В коротких клетчатых юбках есть своя соблазнительная прелесть: даже если девочка в юбке, она все равно выглядит почти голой, особенно, когда наклонилась над столом и похожа на буку «Г», в которой ее задница — острый угол между двумя почти идеальными прямыми. Александра предпринимает попытку сжать ноги, но я быстро вставляю между ними колено.
— Договор, помнишь? На этот раз прощаю, но еще одно непослушание, Овечка…
Выдерживаю паузу на особенно острой ноте, чтобы она в полной мере осознала, что только что хороший балбес Локи вышел покурить, а остался я — развратная похотлива сущность, которая знает, как довести женщину до оргазма сотней разных способов, даже теми, от которых она приходит в священный трепет истинной девственницы.
На самом деле я бы хотел, чтобы она сама задрала юбку и сняла трусики, дала полюбоваться на свои упругие ягодицы до того, как на них останется пара отметин от моих шлепков. Но для одного раза Александра и так ведет себя на удивление спокойно, потому что — это я тоже чувствую — держу ее как раз на грани и если хоть немного пережму — девочка просто сбежит от меня и, не приведи демоны, останется фригидной до конца жизни. С невинными всегда так много мороки и лишних телодвижений, что не такое уж это удовольствие — быть первым. Александра не зря пыталась напугать меня свое девственностью: если бы речь не шла о моем бессмертии, я бы просто подвез ее до дома и нашел менее проблемный вариант.
Но с Бермудским треугольником просто беда. Во-первых, потому, что ее невинность меня заводит, а во-вторых — наши пикировки просто вышибают мне мозг. И даже сейчас, когда я все-таки чувствую ее горячее, как присыпанное перцем чили любопытство, Александра продолжает держать оборону. Будь мы средневековыми королями, я бы, пожалуй, не рискнул штурмовать ее бастионы.
К счастью, единственный бастион, который мне нужно покорить — ее плиссированная юбка и кружевные трусики. Просто откидываю ткань до самой талии и, вероятно, слишком сильно вздыхаю, потому что в ответ Александра топает ногой, как застоявшаяся в стойле резвая кобыла.

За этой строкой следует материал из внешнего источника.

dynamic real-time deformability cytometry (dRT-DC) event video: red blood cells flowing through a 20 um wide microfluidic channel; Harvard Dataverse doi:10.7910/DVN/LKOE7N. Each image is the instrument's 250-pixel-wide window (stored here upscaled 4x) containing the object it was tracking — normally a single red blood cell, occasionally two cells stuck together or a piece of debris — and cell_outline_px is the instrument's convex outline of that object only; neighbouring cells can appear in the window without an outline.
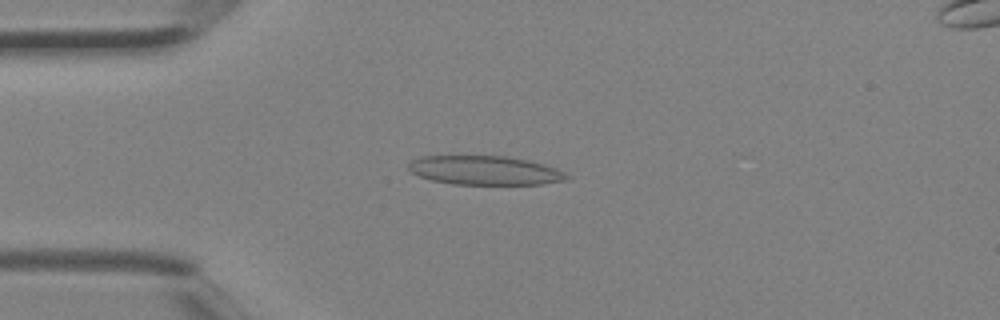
{"species": "Egyptian fruit bat (a non-hibernating species)", "species_latin": "Rousettus aegyptiacus", "temperature_condition": "room temperature", "stored_images_in_passage": 3, "camera_frame_rate_fps": 3000, "um_per_image_px": 0.085, "animal": {"sex": "female"}, "frame": {"image": 1, "passage_image": 3, "time_ms": 0.667, "image_size_px": [1000, 320], "cell_outline_px": [[572, 176], [568, 180], [544, 184], [452, 184], [432, 180], [420, 176], [412, 172], [408, 168], [408, 164], [412, 160], [420, 156], [508, 156], [528, 160], [544, 164], [556, 168]], "centroid_in_image_um": [41.26, 14.48], "position_along_channel_um": 43.7, "area_um2": 26.88}}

У нее просто идеальная задница, и чем больше я смотрю на две крепких ягодицы, тем сильнее мне хочется сомкнуть зубы на каждой из них. Можете считать меня грубияном — кем, я, по сути, и являюсь — но меня тошнит, когда хорошую задницу называют «попкой». Попка — это у младенца в пудре, а у молодой горячей цыпочки — задница!
Спасибо, Отец, что выбрал мне такое сокровище. И сделай одолжение — отведи от нас свой пристальный взор, у чад твоих взрослые игры.
Я бы не удивился, если бы даже в эту минуту он прислал мне одну из своих острот, но тогда бы точно к херам собачьи разбил телефон.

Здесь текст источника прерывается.